LUCY PULS
At This Place
March 2 - April 16, 2005
BIOGRAPHY
PRESS RELEASE


Exhibition Page

In these new works, Puls, who is known for mining thrift stores to gather materials for her work, continues to examine the unwanted and discarded objects of present day culture.

In this exhibition, Puls has turned her attention to the proliferation of displaced and abandoned domestic items and appliances discovered in her own Berkeley neighborhood. Through documenting these items in their physical space with a photography-based process and then combining these images with 3D adornments that covertly reference the particular item’s attributes, Puls creates a cycle of information that raises questions about the definition of tangible reality versus one’s individual perception of the real world.

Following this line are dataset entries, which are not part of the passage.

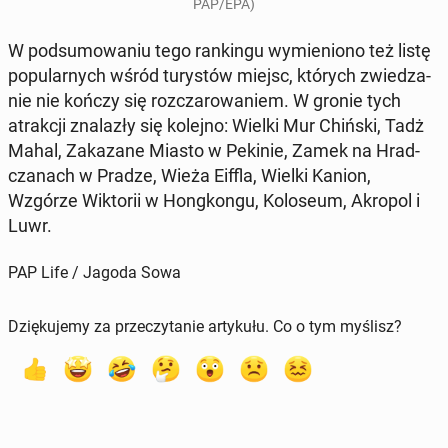
PAP/EPA)
W pod­su­mo­wa­niu tego ran­kin­gu wy­mie­nio­no też listę
po­pu­lar­nych wśród tu­ry­stów miejsc, których zwie­dza­
nie nie kończy się roz­cza­ro­wa­niem. W gronie tych
atrak­cji zna­la­zły się kolejno: Wielki Mur Chiński, Tadż
Mahal, Za­ka­za­ne Miasto w Pekinie, Zamek na Hrad­
cza­nach w Pradze, Wieża Eiffla, Wielki Kanion,
Wzgórze Wik­to­rii w Hong­kon­gu, Ko­lo­seum, Akropol i
Luwr.
PAP Life / Jagoda Sowa
Dziękujemy za przeczytanie artykułu. Co o tym myślisz?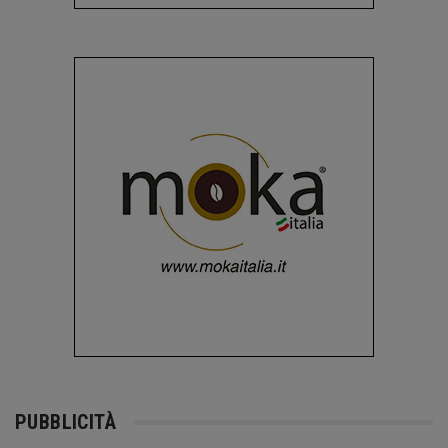
PUBBLICITÀ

The central component of each installation is a sheet of sheer fabric revealing a photographic image of a used mattress, kitchen stove, or unwanted chair in the urban environment. This is loosely draped on the wall and supported by fake foliage--plastic plants, plastic fruit and silk flowers--installed both behind and in front of the fabric creating a dimensional illusion that is intended to reference the temporal process of memory. In one installation a telephone receiver dangles from its cord suspended from behind the central image. In another, a black light is employed. While the object combinations might at first seem random and even absurd, they create an arresting presentation that serves to awaken subconscious connections between the objects and to provoke an examination of how we draw up and re-order information.